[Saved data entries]
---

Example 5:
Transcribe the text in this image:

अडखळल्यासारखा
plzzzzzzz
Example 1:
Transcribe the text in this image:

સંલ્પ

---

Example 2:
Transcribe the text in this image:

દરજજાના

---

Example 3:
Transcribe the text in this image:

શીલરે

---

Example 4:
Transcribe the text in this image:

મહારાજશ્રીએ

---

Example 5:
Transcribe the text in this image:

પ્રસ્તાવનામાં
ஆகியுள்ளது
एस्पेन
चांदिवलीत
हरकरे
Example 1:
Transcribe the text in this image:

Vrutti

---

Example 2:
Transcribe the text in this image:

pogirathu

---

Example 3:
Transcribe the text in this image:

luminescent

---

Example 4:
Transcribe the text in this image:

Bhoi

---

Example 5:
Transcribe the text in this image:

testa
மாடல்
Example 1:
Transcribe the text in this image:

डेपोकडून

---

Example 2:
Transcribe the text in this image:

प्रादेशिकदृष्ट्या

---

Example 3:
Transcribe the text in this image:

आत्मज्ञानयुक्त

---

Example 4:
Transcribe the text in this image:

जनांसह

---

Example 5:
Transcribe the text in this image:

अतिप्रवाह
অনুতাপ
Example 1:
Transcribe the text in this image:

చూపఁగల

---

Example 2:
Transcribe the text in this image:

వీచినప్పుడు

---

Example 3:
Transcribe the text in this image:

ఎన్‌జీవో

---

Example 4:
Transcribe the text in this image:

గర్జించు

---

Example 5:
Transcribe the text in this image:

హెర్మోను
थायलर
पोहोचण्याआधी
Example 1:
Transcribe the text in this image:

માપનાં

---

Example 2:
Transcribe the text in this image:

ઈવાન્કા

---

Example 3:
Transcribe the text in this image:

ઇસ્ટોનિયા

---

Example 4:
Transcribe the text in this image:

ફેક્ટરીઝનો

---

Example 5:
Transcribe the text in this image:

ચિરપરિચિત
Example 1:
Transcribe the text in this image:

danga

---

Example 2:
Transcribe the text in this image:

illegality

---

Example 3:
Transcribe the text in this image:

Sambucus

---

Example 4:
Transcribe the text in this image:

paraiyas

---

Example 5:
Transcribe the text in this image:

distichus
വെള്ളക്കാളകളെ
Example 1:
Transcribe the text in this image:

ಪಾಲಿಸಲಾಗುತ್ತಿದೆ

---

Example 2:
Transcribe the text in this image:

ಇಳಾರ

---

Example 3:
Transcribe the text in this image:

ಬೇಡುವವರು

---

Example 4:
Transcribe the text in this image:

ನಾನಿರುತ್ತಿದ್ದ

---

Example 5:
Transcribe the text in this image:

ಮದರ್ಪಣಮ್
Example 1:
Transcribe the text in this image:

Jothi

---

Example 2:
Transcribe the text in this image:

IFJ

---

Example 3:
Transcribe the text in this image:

[PROBLEM DESCRIPTION] All records above must be printed again, exactly.

[ANSWER BOX]
---

Example 5:
Transcribe the text in this image:

अडखळल्यासारखा
plzzzzzzz
Example 1:
Transcribe the text in this image:

સંલ્પ

---

Example 2:
Transcribe the text in this image:

દરજજાના

---

Example 3:
Transcribe the text in this image:

શીલરે

---

Example 4:
Transcribe the text in this image:

મહારાજશ્રીએ

---

Example 5:
Transcribe the text in this image:

પ્રસ્તાવનામાં
ஆகியுள்ளது
एस्पेन
चांदिवलीत
हरकरे
Example 1:
Transcribe the text in this image:

Vrutti

---

Example 2:
Transcribe the text in this image:

pogirathu

---

Example 3:
Transcribe the text in this image:

luminescent

---

Example 4:
Transcribe the text in this image:

Bhoi

---

Example 5:
Transcribe the text in this image:

testa
மாடல்
Example 1:
Transcribe the text in this image:

डेपोकडून

---

Example 2:
Transcribe the text in this image:

प्रादेशिकदृष्ट्या

---

Example 3:
Transcribe the text in this image:

आत्मज्ञानयुक्त

---

Example 4:
Transcribe the text in this image:

जनांसह

---

Example 5:
Transcribe the text in this image:

अतिप्रवाह
অনুতাপ
Example 1:
Transcribe the text in this image:

చూపఁగల

---

Example 2:
Transcribe the text in this image:

వీచినప్పుడు

---

Example 3:
Transcribe the text in this image:

ఎన్‌జీవో

---

Example 4:
Transcribe the text in this image:

గర్జించు

---

Example 5:
Transcribe the text in this image:

హెర్మోను
थायलर
पोहोचण्याआधी
Example 1:
Transcribe the text in this image:

માપનાં

---

Example 2:
Transcribe the text in this image:

ઈવાન્કા

---

Example 3:
Transcribe the text in this image:

ઇસ્ટોનિયા

---

Example 4:
Transcribe the text in this image:

ફેક્ટરીઝનો

---

Example 5:
Transcribe the text in this image:

ચિરપરિચિત
Example 1:
Transcribe the text in this image:

danga

---

Example 2:
Transcribe the text in this image:

illegality

---

Example 3:
Transcribe the text in this image:

Sambucus

---

Example 4:
Transcribe the text in this image:

paraiyas

---

Example 5:
Transcribe the text in this image:

distichus
വെള്ളക്കാളകളെ
Example 1:
Transcribe the text in this image:

ಪಾಲಿಸಲಾಗುತ್ತಿದೆ

---

Example 2:
Transcribe the text in this image:

ಇಳಾರ

---

Example 3:
Transcribe the text in this image:

ಬೇಡುವವರು

---

Example 4:
Transcribe the text in this image:

ನಾನಿರುತ್ತಿದ್ದ

---

Example 5:
Transcribe the text in this image:

ಮದರ್ಪಣಮ್
Example 1:
Transcribe the text in this image:

Jothi

---

Example 2:
Transcribe the text in this image:

IFJ

---

Example 3:
Transcribe the text in this image:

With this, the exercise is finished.